Satisfactory – Phase 3

Satisfactory currently has 6 phases. The tutorial (0), Biomass (1), Coal(2), Oil(3), Nuclear(4), and well the new stuff that I guess I’ll call Ficsite(5). The tutorial is exactly that, giving you the foundational parts that don’t require power. Phase 1 has you collecting plants and wood (with a chainsaw!) to have a basic powered production line. You need to grow over time, and unless you’ve played before, you will have spaghetti lines everywhere. Let’s just say that floors/foundations are the key to staying sane. Phase 2 is Coal, which should give you a huge chunk of power to make a decent sized factory work. You’ll learn about buses, load balancing, and manifolds at this stage. It is long, as the items needed to move forward require massive boosts to basic productivity at the start of a chain – a theme that continues. Oh, you get trucks at this phase to help transport items – you should not use them as belts will be infinitely better for some time.

Phase 3 is where the game jumps from backyard to the next town as you need to process oil into plastic, rubber and fuel.

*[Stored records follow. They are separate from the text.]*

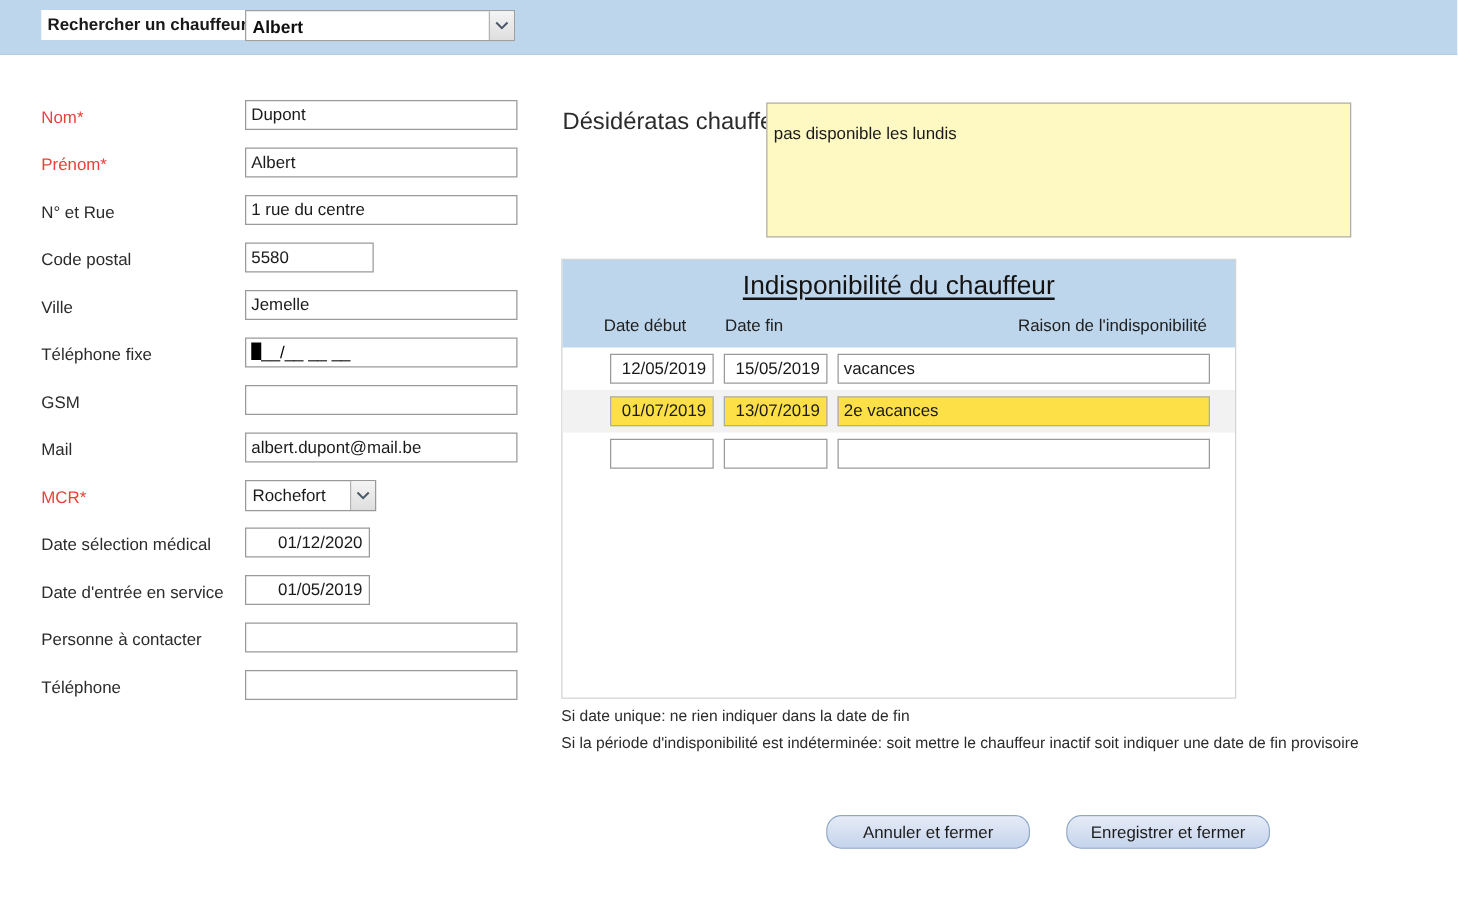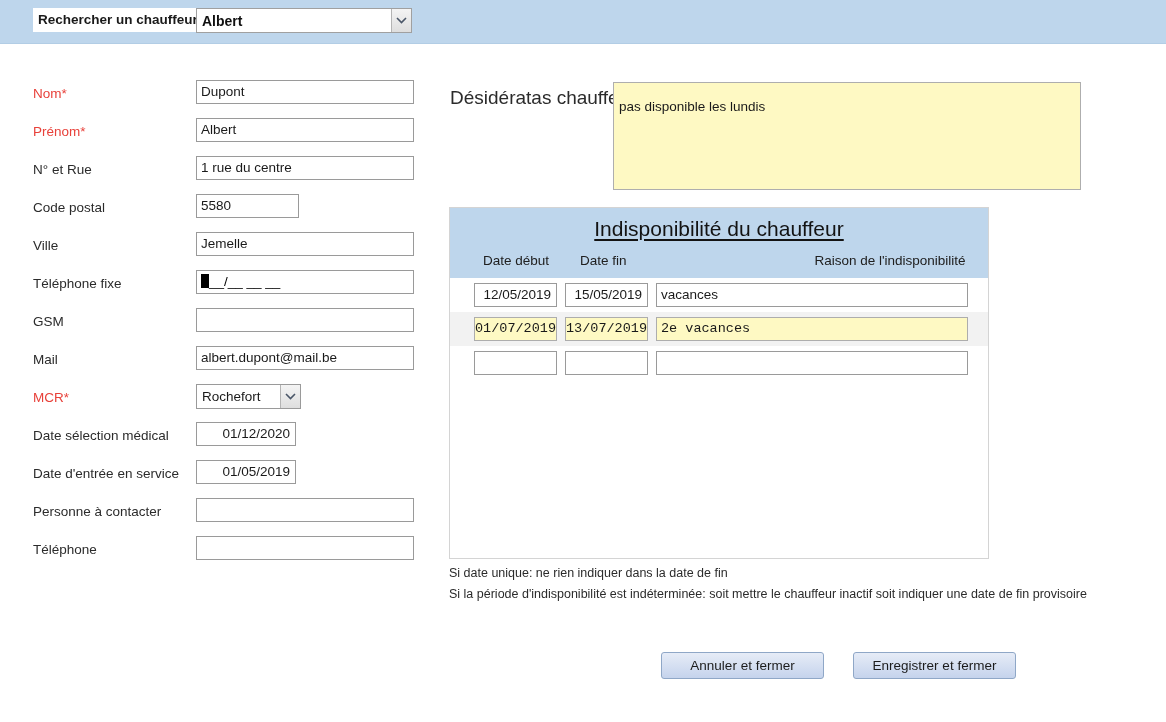--- a/index.html
+++ b/index.html
@@ -120,37 +120,37 @@
     position: relative; height: 34px;
     display: flex; align-items: center;
     padding: 0 20px 0 24px;
   }
   .urow.alt { background: #f2f2f2; }
   .cell {
     height: 24px; background: #ffffff; border: 1px solid #9a9a9a;
     font-size: 13.5px; color: #1a1a1a; line-height: 22px;
     overflow: hidden; white-space: nowrap;
   }
-  .urow.alt .cell { background: #fef9c3; border-color: #adadad; font-family: Liberation Mono, monospace; }
-  .cell.date { width: 83px; text-align: right; padding-right: 5px; flex: 0 0 83px; }
+  .urow.alt .cell { background: #fde047; border-color: #adadad; }
+  .cell.date { width: 83px; text-align: right; padding-right: 5px; flex: 0 0 83px; margin-left: 14px; }
   .cell.date.second { margin-left: 8px; }
   .cell.reason { flex: 1 1 auto; margin-left: 8px; padding-left: 4px; }
 
   
   .notes { position: absolute; left: 449px; top: 564px; width: 700px; }
   .note {
     font-size: 12.5px; color: #2b2b2b; white-space: nowrap;
     line-height: 19px; margin-bottom: 2px;
   }
 
   
   .btn {
     position: absolute; top: 652px; height: 27px;
     background: linear-gradient(#e6ecf7, #c5d3ec);
-    border: 1px solid #8fa7c7; border-radius: 3px;
+    border: 1px solid #8fa7c7; border-radius: 12px;
     font-size: 13.5px; color: #1c1c1c;
     display: flex; align-items: center; justify-content: center;
     cursor: pointer; white-space: nowrap;
   }
   .btn-cancel { left: 661px; width: 163px; }
   .btn-save   { left: 853px; width: 163px; }
 </style>
 </head>
 <body>
 

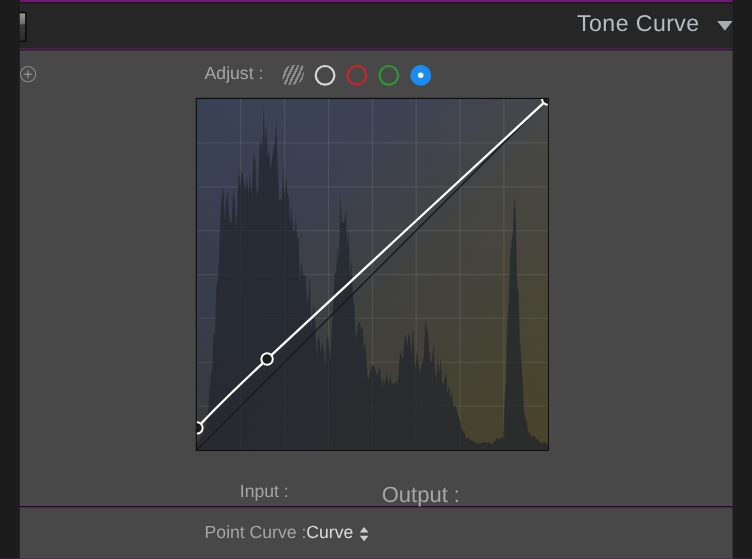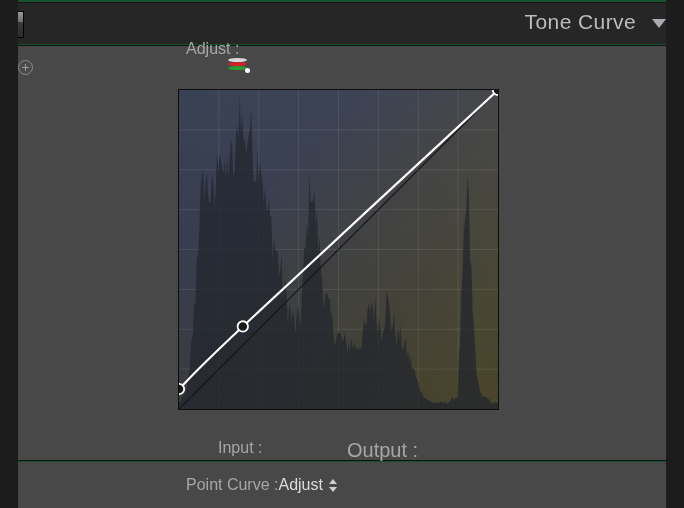--- a/index.html
+++ b/index.html
@@ -10,21 +10,21 @@
   }
   body {
     font-family: "Liberation Sans", sans-serif;
     -webkit-font-smoothing: antialiased;
   }
 
   #app {
     position: relative;
     width: 684px;
     height: 508px;
-    background: #14532d;
+    background: #701a75;
     overflow: hidden;
   }
 
   
   .panel-header {
     position: absolute;
     left: 0; top: 2px;
     width: 684px;
     height: 42px;
     background: #262626;
@@ -101,25 +101,24 @@
     top: 50%; left: 3px;
     height: 1px; width: 7px;
     margin-top: -0.5px;
     background: #9d9d9d;
   }
 
   
   .adjust-row {
     position: absolute;
     left: 186px;
-    top: 40px;
+    top: 55px;
     height: 26px;
     display: flex;
-    align-items: flex-end;
-    flex-direction: column;
+    align-items: center;
   }
   .adjust-label {
     font-size: 16px;
     color: #a6a6a6;
     margin-right: 18px;
     white-space: nowrap;
   }
   .chan-btn {
     width: 19px; height: 19px;
     border-radius: 50%;
@@ -333,21 +332,21 @@
     </div>
     <div class="io-output">
       <span>Output :</span><span class="io-value"></span>
     </div>
   </div>
 
   <div class="panel-footer">
     <div class="panel-footer-inner"></div>
     <div class="pc-row">
       <span class="pc-label">Point Curve :</span>
-      <span class="pc-value">Adjust</span>
+      <span class="pc-value">Curve</span>
       <span class="pc-stepper">
         <span class="up"></span>
         <span class="down"></span>
       </span>
     </div>
   </div>
 
   <div class="edge-left"></div>
   <div class="edge-right"></div>
 </div>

No matter where you start in Phase 0, oil patches will be a distance away, so you will need to use the build queue system to ensure you have enough material to build what you need in the new location. An additional hurdle here is that all oil production chains produce by-product, and you either need to use it for something or “sink it”. (The AWESOME Sink is a powered building that acts as a garbage disposal and rewards points used for cosmetic items.) Petroleum Coke should absolutely get sunk.

Phase 3 gives access to trains. Trains are life. Trains bring life. Trains. Ok, back on track (sorry!). You will need to build your first train line at this phase to bring plastic/rubber back to the factory, belts will not be enough and don’t scale. Building your first railway is a massive investment – it will look horrible and get the job done.

Fuel generators will dramatically (5x) increase your power output and allow for the next phase of factory construction. Without this major step, you cannot create enough machines to produce space elevator parts.

This specific phase is where Satisfactory starts to enter the scaling challenge. You will have 16 fuel generators, sitting on nearly 300 foundation pieces. Your train railway will require a thousand base material. You will need Manufacturers, that have 4 inputs, which take a few minutes each to configure. Blueprints help (a lot!) but they are really limited in size (4×4) and do not allow connections to other blueprints. Mods (which are currently broken) allow you to chain multiple buildings and configs to quickly construct massive production lines. Click and drag 8 smelters, 8 mergers, 8 splitters and have them all automatically lay down belts is insane quality of life. I miss that a lot.

I opted to build a main bus line to get me through this phase, which is both the best idea and worst idea. The best is that it is extremely scalable, easy to follow, and beautiful. The worst in that it causes absolutely massive sprawl with belts that seem to go on for infinity which will make your PC melt. It works, and is what allows me to maintain sanity when I have a fleet of 50 smelters working to feed a beast to make 1 space elevator part.

Train in the foreground, massive factory floor in the back. Stretches nearly to the end of the map. Below that platform is the army of smelters.

One item that has helped with sanity is the Dimensional Depot. I’m able to store 2 stacks of items on top of my regular inventory, and the visual aid shows when I’m about to run out. I’d love to automate adding items to the depot, but I need like 20 Mercer Spheres for that step. Oh, and I have Somersloops boosting a handful of production buildings – the space parts are always boosted when running. The setup is a right pain, but the truth of it is that I can simply let it run, and very easily scale it to my needs.

In short, Phase 3 is really where the proper game begins. You need to use more of the map, more material types, have major logistical hurdles, and truly need to manage scalable production chains. To paraphrase, you need to math the sh*t out of this. (Quick tip: press N, and you can use that as a calculator.)